Jonathan A. Branch v. State of Florida
This text of Jonathan A. Branch v. State of Florida (Jonathan A. Branch v. State of Florida) is published on Counsel Stack Legal Research, covering District Court of Appeal of Florida primary law. Counsel Stack provides free access to over 12 million legal documents including statutes, case law, regulations, and constitutions.
Opinion
FIRST DISTRICT COURT OF APPEAL STATE OF FLORIDA _____________________________
No. 1D2024-2165 _____________________________
JONATHAN A. BRANCH,
Appellant,
v.
STATE OF FLORIDA,
Appellee. _____________________________
On appeal from the Circuit Court for Dixie County.
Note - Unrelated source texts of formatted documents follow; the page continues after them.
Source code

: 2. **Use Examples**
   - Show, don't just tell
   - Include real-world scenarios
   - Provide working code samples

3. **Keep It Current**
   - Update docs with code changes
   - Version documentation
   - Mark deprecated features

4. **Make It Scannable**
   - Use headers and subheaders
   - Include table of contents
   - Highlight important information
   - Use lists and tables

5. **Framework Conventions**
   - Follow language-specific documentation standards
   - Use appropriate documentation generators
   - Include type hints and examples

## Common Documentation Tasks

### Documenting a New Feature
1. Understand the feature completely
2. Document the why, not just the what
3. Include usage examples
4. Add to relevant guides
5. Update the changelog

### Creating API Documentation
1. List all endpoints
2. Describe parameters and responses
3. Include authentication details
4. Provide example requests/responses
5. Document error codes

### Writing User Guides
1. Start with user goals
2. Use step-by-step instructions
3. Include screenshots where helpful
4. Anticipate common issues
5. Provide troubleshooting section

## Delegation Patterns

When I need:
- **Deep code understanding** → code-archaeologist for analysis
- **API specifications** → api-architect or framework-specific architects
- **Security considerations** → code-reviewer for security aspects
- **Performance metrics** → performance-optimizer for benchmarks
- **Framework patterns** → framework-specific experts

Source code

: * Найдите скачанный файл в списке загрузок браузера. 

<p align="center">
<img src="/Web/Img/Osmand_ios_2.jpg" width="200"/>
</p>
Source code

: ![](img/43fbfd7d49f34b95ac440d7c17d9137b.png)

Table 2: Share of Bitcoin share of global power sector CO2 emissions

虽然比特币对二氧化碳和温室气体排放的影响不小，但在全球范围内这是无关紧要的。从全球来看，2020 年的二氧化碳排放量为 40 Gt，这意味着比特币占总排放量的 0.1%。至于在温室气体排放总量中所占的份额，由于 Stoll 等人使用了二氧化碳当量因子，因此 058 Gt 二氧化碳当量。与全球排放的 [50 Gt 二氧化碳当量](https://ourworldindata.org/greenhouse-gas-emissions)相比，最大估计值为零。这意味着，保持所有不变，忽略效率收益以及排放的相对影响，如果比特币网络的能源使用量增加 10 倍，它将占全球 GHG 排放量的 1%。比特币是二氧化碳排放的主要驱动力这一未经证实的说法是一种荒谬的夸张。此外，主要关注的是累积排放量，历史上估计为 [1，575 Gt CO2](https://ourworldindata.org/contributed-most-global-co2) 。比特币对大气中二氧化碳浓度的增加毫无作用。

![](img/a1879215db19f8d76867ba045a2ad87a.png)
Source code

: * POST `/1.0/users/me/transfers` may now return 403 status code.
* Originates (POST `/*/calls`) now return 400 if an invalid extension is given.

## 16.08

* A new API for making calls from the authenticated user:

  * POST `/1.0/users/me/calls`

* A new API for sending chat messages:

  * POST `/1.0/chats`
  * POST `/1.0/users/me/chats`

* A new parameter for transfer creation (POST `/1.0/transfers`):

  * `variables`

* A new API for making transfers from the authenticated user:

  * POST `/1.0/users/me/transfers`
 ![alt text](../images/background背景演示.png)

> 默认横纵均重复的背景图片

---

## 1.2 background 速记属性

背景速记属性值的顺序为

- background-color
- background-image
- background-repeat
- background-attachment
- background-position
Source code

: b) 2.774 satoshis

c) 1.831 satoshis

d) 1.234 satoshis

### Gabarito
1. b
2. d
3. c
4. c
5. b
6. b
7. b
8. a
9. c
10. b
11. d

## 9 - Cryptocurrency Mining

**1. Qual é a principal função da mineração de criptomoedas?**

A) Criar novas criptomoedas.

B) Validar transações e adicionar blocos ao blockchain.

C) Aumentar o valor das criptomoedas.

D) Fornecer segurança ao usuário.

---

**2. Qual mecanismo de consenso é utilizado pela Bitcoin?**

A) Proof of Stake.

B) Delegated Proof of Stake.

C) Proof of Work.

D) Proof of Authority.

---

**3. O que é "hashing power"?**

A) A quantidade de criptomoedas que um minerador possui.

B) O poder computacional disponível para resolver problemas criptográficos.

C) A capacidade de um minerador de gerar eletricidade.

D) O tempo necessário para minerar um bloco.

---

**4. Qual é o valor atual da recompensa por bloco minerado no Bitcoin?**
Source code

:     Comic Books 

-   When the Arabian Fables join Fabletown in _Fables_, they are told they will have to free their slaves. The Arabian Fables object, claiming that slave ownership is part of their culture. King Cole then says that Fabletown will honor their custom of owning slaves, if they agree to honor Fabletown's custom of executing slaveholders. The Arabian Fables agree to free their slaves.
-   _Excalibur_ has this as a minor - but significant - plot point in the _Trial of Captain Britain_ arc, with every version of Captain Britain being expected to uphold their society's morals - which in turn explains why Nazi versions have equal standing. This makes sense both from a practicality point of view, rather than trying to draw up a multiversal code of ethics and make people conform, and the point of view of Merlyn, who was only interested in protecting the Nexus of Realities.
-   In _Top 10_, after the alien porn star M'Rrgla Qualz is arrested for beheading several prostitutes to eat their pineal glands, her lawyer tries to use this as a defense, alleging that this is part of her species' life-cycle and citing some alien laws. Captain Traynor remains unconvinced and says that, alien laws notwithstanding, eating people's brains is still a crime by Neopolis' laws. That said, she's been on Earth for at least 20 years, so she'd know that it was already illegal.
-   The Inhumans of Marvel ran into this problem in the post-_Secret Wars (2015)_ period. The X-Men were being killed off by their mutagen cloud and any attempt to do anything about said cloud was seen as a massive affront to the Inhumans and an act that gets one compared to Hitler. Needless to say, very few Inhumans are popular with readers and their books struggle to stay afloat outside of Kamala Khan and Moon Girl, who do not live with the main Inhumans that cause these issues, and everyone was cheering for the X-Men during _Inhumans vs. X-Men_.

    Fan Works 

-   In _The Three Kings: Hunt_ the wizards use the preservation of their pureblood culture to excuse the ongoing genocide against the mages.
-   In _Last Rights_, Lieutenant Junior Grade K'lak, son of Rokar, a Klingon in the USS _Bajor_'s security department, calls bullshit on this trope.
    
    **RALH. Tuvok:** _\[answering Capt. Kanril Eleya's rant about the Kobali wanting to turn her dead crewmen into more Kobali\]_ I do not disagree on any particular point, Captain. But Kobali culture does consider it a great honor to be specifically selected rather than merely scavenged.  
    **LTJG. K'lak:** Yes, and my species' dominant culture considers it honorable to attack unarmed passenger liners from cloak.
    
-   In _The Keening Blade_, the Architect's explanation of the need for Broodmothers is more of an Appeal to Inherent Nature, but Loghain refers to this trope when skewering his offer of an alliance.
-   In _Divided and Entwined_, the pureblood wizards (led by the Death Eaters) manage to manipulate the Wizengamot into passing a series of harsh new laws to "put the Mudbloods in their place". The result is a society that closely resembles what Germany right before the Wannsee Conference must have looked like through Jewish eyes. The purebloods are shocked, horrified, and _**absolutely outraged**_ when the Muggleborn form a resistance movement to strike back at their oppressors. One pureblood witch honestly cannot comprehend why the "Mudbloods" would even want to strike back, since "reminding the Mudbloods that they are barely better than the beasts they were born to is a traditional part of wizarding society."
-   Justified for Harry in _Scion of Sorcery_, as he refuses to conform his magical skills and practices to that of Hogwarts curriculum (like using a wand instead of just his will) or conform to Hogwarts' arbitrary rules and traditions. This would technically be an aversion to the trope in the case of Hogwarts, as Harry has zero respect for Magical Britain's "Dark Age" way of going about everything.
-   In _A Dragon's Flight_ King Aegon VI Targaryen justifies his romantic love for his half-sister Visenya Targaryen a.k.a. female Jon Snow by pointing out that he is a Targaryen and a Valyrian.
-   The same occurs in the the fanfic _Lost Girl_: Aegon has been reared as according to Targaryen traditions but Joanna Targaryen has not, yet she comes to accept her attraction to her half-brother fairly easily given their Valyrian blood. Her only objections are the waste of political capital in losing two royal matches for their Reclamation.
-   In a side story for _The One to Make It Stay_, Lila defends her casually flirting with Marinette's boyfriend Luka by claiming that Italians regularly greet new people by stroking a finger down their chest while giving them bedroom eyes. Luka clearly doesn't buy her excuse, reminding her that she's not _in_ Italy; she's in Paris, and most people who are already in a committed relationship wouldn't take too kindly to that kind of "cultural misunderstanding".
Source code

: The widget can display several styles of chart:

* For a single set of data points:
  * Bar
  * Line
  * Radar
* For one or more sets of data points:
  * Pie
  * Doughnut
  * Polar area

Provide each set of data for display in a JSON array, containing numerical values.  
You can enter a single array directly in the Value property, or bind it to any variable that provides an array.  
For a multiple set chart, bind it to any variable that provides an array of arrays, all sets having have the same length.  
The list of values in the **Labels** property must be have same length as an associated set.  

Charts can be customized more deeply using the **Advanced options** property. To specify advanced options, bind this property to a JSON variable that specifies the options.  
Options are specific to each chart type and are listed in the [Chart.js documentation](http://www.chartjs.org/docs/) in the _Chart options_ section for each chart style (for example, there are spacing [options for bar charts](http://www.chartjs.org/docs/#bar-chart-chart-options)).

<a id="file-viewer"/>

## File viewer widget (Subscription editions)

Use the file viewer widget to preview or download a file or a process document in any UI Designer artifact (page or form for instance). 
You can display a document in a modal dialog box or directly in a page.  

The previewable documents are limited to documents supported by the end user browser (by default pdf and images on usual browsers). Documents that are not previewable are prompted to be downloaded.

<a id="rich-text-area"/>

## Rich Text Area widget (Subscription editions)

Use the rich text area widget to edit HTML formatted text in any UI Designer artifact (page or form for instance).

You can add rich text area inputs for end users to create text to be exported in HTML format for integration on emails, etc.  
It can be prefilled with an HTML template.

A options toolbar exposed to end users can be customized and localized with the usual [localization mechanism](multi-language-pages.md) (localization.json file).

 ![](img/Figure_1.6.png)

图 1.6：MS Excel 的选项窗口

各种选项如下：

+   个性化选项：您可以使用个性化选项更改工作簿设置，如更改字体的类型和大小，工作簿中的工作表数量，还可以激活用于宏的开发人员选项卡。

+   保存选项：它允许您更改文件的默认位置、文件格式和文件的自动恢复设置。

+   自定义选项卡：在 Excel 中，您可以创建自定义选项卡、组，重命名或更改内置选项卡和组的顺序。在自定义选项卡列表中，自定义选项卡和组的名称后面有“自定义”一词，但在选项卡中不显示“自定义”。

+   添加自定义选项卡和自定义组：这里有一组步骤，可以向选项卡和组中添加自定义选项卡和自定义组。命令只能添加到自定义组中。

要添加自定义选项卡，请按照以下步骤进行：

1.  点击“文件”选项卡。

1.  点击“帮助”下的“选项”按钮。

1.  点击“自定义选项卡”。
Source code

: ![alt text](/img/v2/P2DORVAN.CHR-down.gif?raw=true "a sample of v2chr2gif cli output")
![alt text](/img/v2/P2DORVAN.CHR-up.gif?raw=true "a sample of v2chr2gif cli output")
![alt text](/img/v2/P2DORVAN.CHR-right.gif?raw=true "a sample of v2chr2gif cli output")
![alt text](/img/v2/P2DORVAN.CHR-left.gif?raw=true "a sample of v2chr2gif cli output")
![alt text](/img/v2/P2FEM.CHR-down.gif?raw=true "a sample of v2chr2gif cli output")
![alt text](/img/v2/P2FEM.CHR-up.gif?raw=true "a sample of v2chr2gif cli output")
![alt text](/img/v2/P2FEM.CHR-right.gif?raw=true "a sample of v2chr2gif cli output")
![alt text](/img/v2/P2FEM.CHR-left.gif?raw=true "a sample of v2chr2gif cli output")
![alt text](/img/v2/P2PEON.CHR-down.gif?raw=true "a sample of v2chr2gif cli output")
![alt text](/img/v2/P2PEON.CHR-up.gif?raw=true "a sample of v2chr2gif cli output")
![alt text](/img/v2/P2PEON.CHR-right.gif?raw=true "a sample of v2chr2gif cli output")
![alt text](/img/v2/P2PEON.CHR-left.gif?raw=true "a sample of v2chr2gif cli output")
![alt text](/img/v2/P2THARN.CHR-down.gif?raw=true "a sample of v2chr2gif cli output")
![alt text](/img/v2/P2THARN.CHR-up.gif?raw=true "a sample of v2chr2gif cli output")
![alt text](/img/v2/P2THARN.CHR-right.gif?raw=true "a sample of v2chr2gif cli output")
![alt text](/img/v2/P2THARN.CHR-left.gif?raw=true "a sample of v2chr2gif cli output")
Mark E. Feagle, Judge.
March 18, 2026
PER CURIAM.
Following his conviction and 25-year sentence for burglary of a dwelling with damage in excess of $1,000 in violation of section 810.02(2)(c)2., Florida Statutes (2023), Appellant challenges the denial of his motion for judgment of acquittal. Appellant claims that the evidence at trial showed only that he remained underneath the elevated home while a codefendant went upstairs and entered the living area. Appellant argues that there was insufficient evidence to show he was a principal to the crime committed by the codefendant.
The boilerplate motion for judgment of acquittal made by Appellant’s trial counsel was insufficient to preserve the argument now made by appellate counsel. See Brooks v. State, 762 So. 2d 879, 895 (Fla. 2000) (quoting Fla. R. Crim. P. 3.380(b)) (a motion for judgment of acquittal “must fully set forth the grounds on which it is based”). Even if preserved, Appellant’s argument here would be meritless. The jury had evidence that Appellant entered the “dwelling” as defined by section 810.011(2), Florida Statutes. Entering the area underneath a home can qualify as the necessary entry to meet that element of a burglary. See Tindall v. State, 997 So. 2d 1260, 1261 (Fla. 5th DCA 2009) (affirming conviction of burglary when the perpetrator entered the crawl space underneath a house and removed copper pipe because the perpetrator “penetrated the invisible, vertical plane into the airspace of house”). The video and photographs of the area underneath the home, admitted at trial, showed that the area functioned both as an attached porch, part of the statutory definition of a dwelling in section 810.011(2), and as a carport, which has been held to meet the definition of a dwelling. See Medrano v. State, 199 So. 3d 413, 416 (Fla. 4th DCA 2016); Ferrara v. State, 19 So. 3d 1033, 1035 (Fla. 5th DCA 2009); State v. Burston, 693 So. 2d 600, 601 (Fla. 2d DCA 1997).
AFFIRMED.
OSTERHAUS, C.J., and BILBREY and WINOKUR, JJ., concur.
_____________________________
Not final until disposition of any timely and authorized motion under Fla. R. App. P. 9.330 or 9.331. _____________________________
Ryan Edward McFarland of Kent & McFarland, Jacksonville, for Appellant.
James Uthmeier, Attorney General, and Adam B. Wilson, Assistant Attorney General, Tallahassee, for Appellee.